*** Records to use ***

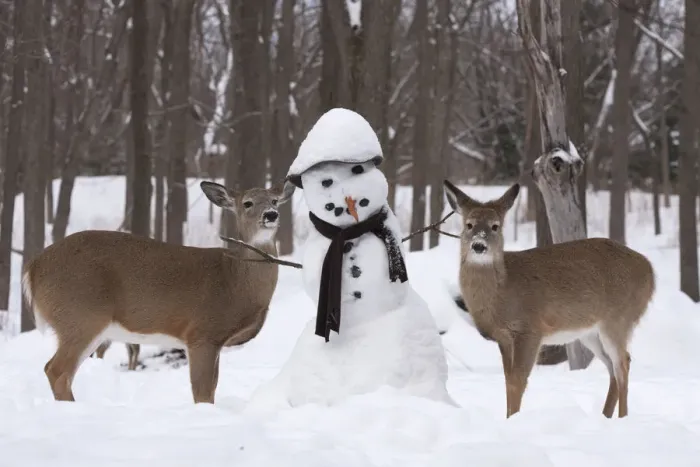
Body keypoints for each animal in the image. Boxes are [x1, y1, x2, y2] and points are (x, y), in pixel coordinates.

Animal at [22, 180, 294, 404]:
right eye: (247, 203)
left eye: (274, 200)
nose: (271, 215)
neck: (234, 280)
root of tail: (32, 269)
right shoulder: (202, 333)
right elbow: (202, 393)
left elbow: (212, 390)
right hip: (80, 315)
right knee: (57, 370)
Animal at [443, 180, 655, 419]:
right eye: (469, 225)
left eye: (495, 226)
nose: (479, 245)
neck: (503, 293)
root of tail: (650, 270)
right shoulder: (503, 338)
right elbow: (507, 381)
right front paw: (508, 418)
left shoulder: (530, 329)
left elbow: (518, 381)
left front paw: (513, 419)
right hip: (590, 332)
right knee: (612, 368)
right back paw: (605, 416)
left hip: (619, 318)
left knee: (623, 363)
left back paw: (622, 417)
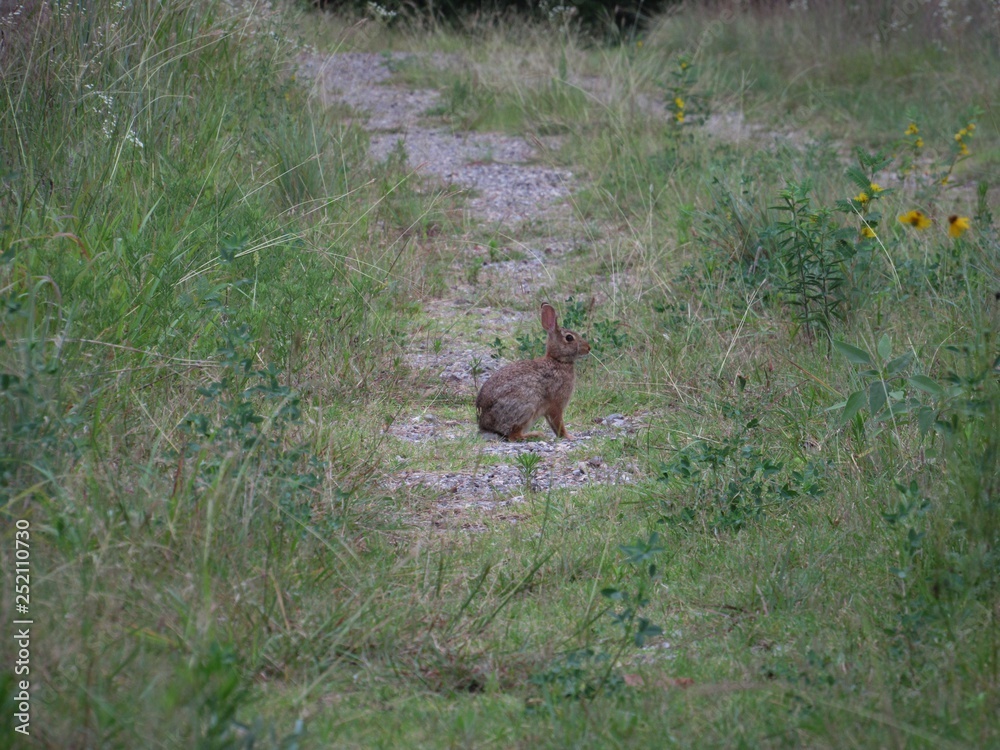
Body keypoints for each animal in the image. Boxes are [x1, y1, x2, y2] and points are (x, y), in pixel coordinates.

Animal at [476, 303, 590, 441]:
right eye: (569, 337)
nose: (588, 348)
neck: (557, 360)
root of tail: (484, 423)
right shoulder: (556, 404)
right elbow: (558, 423)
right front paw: (569, 436)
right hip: (527, 406)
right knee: (514, 435)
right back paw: (536, 434)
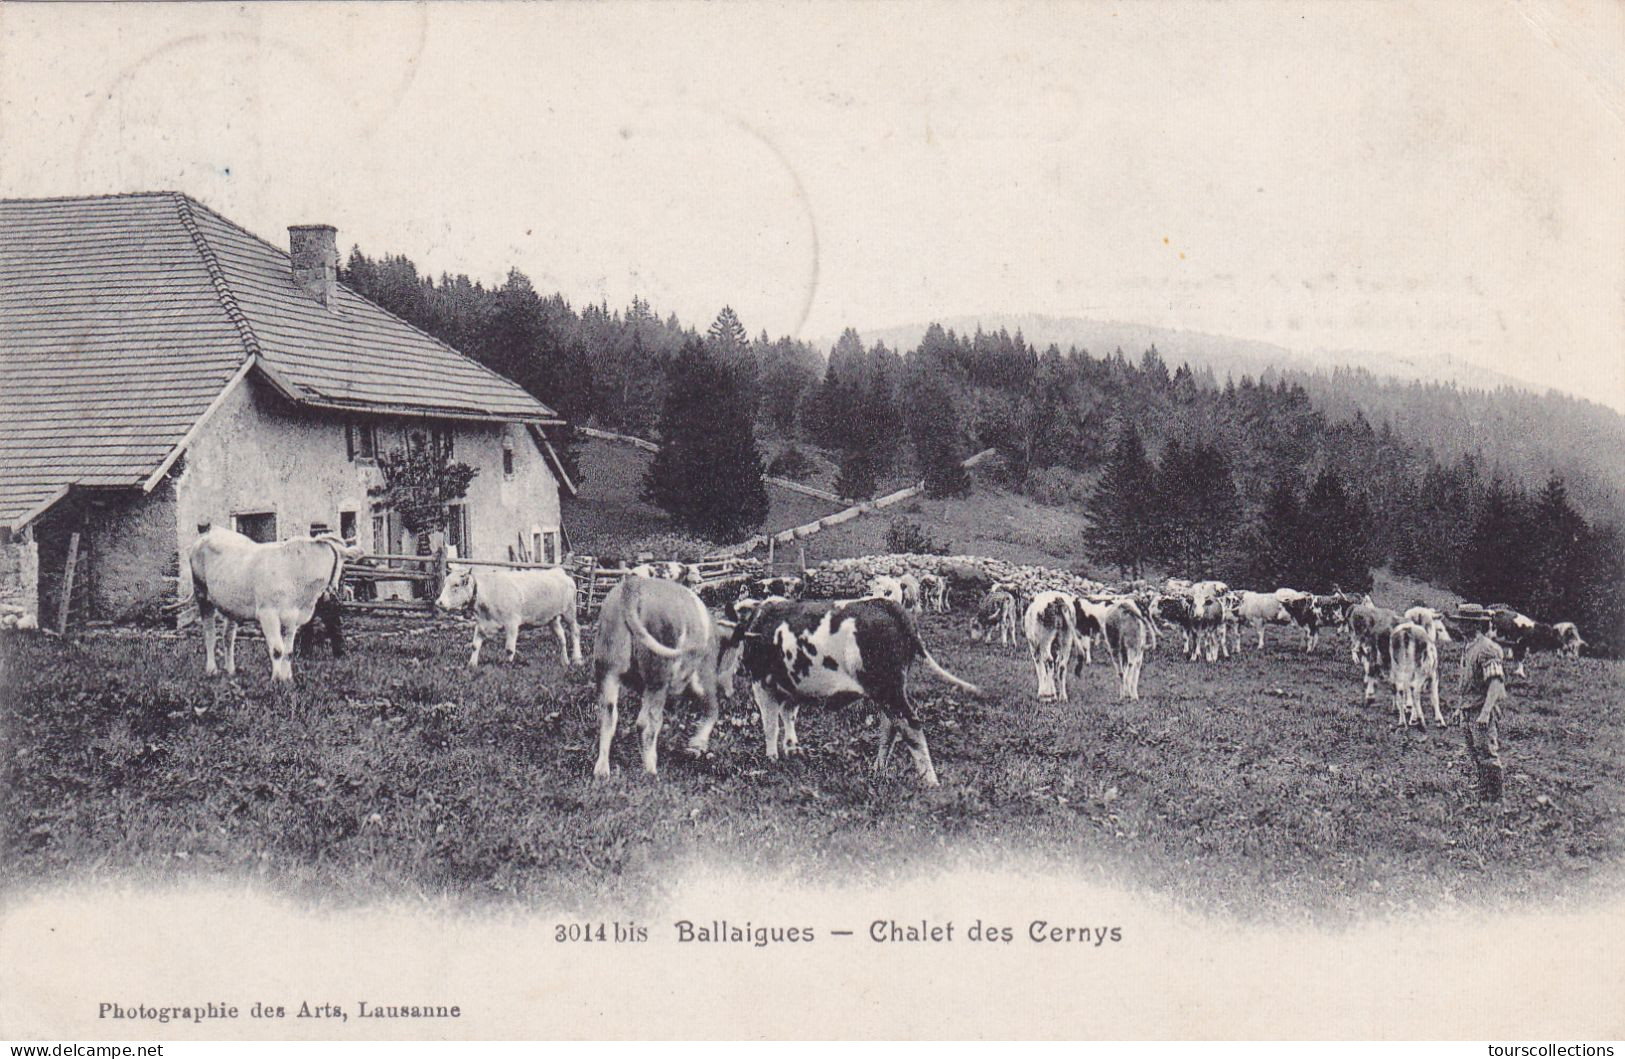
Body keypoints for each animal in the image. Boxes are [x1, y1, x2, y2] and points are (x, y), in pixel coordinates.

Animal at [186, 526, 362, 682]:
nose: (337, 594)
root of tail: (211, 532)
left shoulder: (292, 617)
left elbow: (288, 651)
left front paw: (287, 678)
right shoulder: (268, 614)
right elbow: (277, 649)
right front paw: (276, 679)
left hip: (231, 605)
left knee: (228, 637)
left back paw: (230, 670)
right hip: (202, 595)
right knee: (209, 634)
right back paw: (211, 670)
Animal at [432, 565, 585, 665]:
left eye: (456, 585)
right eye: (445, 583)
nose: (439, 602)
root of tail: (559, 571)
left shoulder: (512, 624)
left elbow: (509, 649)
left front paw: (507, 666)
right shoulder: (481, 623)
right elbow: (475, 645)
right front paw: (472, 665)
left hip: (569, 612)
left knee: (575, 631)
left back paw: (577, 659)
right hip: (552, 618)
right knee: (561, 638)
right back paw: (564, 661)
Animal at [594, 574, 721, 782]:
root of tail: (634, 585)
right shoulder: (704, 679)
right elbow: (712, 710)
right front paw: (697, 745)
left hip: (608, 668)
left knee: (608, 717)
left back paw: (602, 771)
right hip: (658, 676)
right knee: (646, 723)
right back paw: (651, 771)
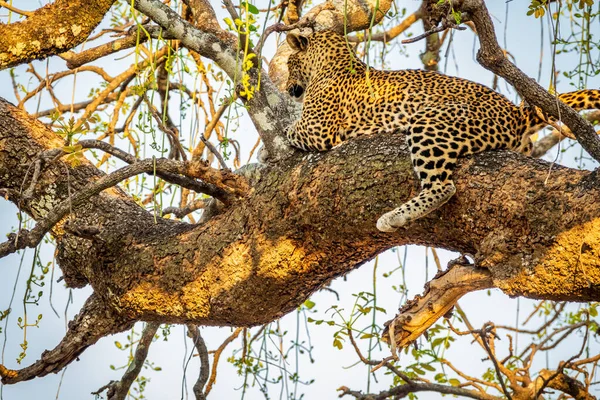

***

- **Task directions**:
Pull every line containing "elbow" from the entries above and copy it.

- **Expected answer**:
right elbow: (202, 393)
left elbow: (212, 390)
right elbow: (507, 381)
left elbow: (518, 381)
right elbow: (558, 423)
left elbow: (288, 651)
right elbow: (277, 649)
left elbow: (509, 649)
right elbow: (475, 645)
right elbow: (712, 710)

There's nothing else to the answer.